Guy Dammann 

Michael Gordon: Timber review – bewildering yet comforting

UK premiere of this minimalist cult classic was gripping and different, not least because of the Ikea-style programme and white-suited musicians, writes Guy Dammann
  
  

Composer Michael Gordon.
Continually shifting the musical focus … Michael Gordon Photograph: PR

Even before it started, this concert promised something different. First, the programme note looked like an Ikea booklet, showing the means of construction of the piece and its components (six lengths of 2x4, 12 percussion mallets, six pairs of hands, one composer, etc). Second, the players, led by the Aurora Orchestra’s principal percussionist Henry Baldwin, and featuring the outstanding talents of Serge Vuille and Scott Lumsdaine alongside three talented Royal College students, wore white – musicians always wear black.

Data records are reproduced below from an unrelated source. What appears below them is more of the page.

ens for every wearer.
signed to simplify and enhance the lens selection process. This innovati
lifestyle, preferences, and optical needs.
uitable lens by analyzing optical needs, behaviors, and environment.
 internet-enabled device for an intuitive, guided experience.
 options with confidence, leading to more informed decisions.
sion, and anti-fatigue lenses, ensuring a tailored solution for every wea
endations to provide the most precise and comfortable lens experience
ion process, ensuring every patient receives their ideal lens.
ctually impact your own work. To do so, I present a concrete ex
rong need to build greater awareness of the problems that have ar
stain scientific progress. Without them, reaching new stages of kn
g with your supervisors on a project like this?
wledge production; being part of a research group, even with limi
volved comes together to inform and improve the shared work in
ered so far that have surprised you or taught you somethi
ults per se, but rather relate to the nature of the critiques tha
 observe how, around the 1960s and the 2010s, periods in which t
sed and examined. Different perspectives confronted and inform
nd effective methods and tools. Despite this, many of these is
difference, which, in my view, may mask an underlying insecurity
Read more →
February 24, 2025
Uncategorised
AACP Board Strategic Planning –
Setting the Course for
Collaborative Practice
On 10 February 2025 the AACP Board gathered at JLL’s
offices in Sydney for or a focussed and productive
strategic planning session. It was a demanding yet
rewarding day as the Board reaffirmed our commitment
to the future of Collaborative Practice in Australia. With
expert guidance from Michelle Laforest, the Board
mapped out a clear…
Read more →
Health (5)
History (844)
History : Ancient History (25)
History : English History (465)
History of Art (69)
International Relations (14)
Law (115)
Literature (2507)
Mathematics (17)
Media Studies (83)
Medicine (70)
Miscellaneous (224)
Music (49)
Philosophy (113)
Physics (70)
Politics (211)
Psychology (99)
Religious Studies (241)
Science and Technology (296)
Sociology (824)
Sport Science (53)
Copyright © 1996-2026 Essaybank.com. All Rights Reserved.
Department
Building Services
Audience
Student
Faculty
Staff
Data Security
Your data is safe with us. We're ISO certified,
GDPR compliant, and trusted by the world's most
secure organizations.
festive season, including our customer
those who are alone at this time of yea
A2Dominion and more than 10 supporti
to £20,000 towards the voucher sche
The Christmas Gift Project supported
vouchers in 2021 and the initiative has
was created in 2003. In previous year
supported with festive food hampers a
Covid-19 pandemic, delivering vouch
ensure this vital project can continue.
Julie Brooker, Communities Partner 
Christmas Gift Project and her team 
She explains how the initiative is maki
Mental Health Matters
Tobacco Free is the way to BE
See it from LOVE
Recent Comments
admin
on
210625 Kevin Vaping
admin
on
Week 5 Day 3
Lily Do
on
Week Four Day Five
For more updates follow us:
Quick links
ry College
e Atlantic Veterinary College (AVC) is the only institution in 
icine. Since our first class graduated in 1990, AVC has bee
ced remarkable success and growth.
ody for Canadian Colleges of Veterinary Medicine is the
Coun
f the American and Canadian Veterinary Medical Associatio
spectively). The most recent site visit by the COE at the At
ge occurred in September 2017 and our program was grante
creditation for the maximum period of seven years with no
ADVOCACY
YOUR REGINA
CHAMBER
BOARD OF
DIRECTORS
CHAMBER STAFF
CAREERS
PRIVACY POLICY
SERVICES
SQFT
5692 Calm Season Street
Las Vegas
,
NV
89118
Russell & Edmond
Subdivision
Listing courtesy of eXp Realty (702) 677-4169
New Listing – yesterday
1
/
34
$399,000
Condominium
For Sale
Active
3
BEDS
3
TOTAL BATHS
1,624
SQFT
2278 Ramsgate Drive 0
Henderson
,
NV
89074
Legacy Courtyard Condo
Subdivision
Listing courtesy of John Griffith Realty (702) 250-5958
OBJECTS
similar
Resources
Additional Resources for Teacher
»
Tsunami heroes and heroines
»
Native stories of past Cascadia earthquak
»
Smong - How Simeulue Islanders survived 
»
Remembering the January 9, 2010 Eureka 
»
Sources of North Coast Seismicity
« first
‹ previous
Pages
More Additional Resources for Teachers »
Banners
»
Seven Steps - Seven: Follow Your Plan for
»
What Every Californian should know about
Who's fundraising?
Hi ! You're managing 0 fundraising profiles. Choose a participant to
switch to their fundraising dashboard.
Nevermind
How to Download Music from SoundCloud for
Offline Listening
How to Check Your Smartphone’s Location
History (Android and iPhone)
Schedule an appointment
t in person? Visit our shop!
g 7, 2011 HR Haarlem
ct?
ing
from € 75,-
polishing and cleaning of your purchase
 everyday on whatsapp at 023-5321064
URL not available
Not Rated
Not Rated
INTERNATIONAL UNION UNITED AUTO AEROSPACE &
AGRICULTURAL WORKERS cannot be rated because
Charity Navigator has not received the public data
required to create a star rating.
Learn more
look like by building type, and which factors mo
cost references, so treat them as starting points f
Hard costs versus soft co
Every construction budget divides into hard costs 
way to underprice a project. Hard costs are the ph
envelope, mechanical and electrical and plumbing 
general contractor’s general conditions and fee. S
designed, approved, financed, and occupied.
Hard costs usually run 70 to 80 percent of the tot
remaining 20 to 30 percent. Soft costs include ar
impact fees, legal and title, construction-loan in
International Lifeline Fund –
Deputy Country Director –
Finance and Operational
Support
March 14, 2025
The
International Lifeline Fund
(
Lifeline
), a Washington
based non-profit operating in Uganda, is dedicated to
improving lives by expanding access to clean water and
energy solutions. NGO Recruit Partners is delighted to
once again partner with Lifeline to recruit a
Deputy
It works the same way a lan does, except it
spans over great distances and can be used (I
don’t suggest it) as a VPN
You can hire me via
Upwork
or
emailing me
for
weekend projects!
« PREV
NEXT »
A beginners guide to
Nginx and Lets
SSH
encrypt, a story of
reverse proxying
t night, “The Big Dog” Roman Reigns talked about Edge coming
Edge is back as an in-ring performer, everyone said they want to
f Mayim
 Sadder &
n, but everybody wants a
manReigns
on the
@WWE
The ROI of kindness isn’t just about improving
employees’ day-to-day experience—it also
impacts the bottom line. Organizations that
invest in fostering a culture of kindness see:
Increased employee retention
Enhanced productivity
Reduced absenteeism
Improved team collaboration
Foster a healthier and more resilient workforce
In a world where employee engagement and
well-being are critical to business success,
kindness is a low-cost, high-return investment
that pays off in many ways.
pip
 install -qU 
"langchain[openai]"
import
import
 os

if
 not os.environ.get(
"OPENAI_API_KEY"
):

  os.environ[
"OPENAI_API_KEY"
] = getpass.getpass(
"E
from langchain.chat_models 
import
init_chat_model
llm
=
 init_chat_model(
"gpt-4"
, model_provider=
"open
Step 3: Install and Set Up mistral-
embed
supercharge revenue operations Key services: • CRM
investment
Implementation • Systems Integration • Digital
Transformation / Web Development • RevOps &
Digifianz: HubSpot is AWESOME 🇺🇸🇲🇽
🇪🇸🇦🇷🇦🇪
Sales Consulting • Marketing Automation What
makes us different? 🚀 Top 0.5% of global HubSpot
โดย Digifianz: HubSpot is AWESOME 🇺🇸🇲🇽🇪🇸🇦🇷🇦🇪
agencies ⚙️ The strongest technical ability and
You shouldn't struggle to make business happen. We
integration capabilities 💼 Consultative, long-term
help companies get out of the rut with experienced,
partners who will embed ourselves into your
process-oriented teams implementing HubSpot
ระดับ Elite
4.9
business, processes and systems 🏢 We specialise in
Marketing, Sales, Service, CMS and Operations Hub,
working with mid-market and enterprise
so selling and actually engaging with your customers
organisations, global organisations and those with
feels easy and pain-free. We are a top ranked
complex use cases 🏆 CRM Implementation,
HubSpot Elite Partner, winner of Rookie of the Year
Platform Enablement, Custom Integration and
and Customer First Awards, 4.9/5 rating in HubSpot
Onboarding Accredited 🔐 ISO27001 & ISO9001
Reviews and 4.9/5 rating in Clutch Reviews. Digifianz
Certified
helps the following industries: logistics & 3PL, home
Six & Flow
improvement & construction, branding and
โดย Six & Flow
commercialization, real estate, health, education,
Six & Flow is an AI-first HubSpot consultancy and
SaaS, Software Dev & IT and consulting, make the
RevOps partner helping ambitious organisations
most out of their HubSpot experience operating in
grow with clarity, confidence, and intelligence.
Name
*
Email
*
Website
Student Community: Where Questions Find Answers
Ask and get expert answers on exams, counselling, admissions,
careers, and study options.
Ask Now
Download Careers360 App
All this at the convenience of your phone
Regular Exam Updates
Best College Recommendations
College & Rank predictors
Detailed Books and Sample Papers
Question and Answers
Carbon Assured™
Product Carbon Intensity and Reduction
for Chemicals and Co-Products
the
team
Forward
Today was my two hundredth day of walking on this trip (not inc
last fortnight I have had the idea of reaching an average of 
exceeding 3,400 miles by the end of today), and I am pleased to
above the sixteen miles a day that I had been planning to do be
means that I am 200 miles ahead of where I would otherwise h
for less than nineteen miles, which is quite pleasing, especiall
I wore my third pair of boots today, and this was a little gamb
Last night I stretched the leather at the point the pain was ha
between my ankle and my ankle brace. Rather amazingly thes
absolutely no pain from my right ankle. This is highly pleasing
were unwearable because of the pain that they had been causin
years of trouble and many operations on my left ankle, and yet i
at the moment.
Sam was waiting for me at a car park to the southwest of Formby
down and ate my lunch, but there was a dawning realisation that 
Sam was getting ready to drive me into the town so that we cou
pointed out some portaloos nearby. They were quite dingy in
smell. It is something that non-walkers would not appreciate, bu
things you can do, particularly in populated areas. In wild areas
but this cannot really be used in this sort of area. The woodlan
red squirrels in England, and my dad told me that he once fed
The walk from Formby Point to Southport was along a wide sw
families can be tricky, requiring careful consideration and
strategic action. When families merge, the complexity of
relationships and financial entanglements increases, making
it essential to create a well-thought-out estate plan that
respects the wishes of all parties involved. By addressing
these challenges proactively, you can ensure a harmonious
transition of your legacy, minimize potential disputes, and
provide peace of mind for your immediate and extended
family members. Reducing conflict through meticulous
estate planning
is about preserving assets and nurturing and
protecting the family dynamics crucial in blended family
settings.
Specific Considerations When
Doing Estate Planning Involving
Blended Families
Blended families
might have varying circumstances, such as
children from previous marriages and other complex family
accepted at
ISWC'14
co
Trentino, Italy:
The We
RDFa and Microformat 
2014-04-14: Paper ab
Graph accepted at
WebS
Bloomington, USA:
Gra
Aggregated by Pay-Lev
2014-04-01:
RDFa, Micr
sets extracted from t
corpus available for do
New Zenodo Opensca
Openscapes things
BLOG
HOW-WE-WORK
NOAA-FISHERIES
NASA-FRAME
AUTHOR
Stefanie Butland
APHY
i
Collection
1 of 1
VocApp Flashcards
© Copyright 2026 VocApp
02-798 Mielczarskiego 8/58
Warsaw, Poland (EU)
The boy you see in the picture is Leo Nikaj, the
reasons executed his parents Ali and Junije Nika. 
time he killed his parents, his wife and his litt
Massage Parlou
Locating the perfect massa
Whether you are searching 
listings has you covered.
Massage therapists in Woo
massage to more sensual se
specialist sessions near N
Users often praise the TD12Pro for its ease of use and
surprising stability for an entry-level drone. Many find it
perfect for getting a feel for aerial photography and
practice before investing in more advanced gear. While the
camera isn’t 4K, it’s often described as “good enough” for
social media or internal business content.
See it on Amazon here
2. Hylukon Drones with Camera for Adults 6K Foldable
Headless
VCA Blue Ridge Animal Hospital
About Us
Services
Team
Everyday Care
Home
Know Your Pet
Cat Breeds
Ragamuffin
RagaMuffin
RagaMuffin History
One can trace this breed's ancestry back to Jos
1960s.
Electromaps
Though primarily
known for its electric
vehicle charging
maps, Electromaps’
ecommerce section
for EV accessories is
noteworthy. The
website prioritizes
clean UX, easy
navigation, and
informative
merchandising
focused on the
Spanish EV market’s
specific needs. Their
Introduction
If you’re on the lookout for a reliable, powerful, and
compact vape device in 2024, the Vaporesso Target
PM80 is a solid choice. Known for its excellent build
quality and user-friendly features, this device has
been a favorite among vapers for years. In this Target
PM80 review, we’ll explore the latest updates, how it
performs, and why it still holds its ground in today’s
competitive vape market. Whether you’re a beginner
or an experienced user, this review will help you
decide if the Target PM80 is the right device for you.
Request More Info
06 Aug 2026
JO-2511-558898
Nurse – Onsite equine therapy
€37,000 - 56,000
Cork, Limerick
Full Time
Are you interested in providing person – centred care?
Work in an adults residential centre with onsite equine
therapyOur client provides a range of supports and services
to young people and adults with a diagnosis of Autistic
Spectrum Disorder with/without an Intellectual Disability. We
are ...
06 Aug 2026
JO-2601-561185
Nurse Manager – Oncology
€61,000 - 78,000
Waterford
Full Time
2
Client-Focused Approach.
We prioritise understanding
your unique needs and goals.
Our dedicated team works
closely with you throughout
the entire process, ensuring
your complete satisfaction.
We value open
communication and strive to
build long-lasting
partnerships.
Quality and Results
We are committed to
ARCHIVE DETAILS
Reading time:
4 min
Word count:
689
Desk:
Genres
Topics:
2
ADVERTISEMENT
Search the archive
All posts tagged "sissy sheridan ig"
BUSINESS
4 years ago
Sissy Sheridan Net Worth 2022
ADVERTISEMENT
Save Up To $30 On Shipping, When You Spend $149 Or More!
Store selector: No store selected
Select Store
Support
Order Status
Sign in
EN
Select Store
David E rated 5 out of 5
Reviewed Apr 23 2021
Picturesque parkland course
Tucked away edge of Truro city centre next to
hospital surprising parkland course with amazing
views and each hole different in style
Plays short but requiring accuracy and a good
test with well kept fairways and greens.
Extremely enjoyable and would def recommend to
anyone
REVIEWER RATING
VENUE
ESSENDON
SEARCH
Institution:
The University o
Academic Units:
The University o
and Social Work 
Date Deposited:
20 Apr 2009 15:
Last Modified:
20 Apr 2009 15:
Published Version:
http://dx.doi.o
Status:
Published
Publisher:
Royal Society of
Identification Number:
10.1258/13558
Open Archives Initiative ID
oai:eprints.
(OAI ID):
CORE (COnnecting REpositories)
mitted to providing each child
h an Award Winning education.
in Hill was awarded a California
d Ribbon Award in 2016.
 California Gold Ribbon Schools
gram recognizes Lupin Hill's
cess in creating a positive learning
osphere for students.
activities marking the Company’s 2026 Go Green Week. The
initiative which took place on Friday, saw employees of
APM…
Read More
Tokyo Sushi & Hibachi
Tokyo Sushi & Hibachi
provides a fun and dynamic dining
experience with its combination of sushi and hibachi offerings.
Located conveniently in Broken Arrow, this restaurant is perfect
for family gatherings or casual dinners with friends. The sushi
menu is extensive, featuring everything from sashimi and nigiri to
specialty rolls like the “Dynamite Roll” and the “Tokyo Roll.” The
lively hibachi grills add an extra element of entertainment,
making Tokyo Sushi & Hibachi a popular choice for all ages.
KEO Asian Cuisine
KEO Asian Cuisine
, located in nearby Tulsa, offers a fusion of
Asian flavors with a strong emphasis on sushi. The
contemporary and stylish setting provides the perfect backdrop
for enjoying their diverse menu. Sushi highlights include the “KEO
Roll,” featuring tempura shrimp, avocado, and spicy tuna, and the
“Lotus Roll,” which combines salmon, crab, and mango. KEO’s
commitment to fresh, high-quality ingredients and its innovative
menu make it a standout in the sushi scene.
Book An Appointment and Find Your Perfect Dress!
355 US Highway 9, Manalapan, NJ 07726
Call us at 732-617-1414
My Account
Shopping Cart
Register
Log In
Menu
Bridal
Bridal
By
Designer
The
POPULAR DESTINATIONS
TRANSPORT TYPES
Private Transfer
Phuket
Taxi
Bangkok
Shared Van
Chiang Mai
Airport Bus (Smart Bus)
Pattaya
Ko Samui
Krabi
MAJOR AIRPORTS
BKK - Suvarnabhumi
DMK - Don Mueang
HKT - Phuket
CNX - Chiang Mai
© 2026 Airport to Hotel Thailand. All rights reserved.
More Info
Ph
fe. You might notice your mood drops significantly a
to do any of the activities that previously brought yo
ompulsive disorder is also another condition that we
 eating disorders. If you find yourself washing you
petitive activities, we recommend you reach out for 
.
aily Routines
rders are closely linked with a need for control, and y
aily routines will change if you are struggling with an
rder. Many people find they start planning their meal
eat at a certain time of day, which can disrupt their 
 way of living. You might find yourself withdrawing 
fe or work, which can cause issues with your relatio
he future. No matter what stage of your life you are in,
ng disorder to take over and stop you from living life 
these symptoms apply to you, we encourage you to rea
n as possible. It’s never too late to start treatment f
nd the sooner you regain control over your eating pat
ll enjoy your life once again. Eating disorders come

As promised, the music was indeed different. Composed in 2011 by the American minimalist composer Michael Gordon, one of the founders of the Bang on a Can ensemble, Timber has become something of a cult classic, although it’s taken until now to receive its UK premiere.

Each player has one of six strips of plain timber of varying lengths, each mounted on a simple trestle and lightly amplified. The different lengths produce different pitches, but depending on where and how the instruments are hit, the tonal qualities are more or less obscured.

Indeed, the musical experience is characterised by the way each sound seems to hover on the edge of itself: rough pitches emerge from the natural timbres, producing occasional flurries of overtones, so that the listening focus is always shifting. And as the rhythmic cycles go in and out of phase, there’s also a spray effect, a little like hearing rainfall splatter unevenly on a flat roof.

Though bewilderingly difficult to play, the construction is simple enough, with two more static outer sections sandwiching a more dynamic and rhythmically volatile inner section. But the experience is gripping throughout, as if one is in the presence of unpredictable machinations of some benevolent but entirely inscrutable intelligence. It’s bewildering and comforting at the same time, and considerably better than struggling with an Ikea instruction booklet.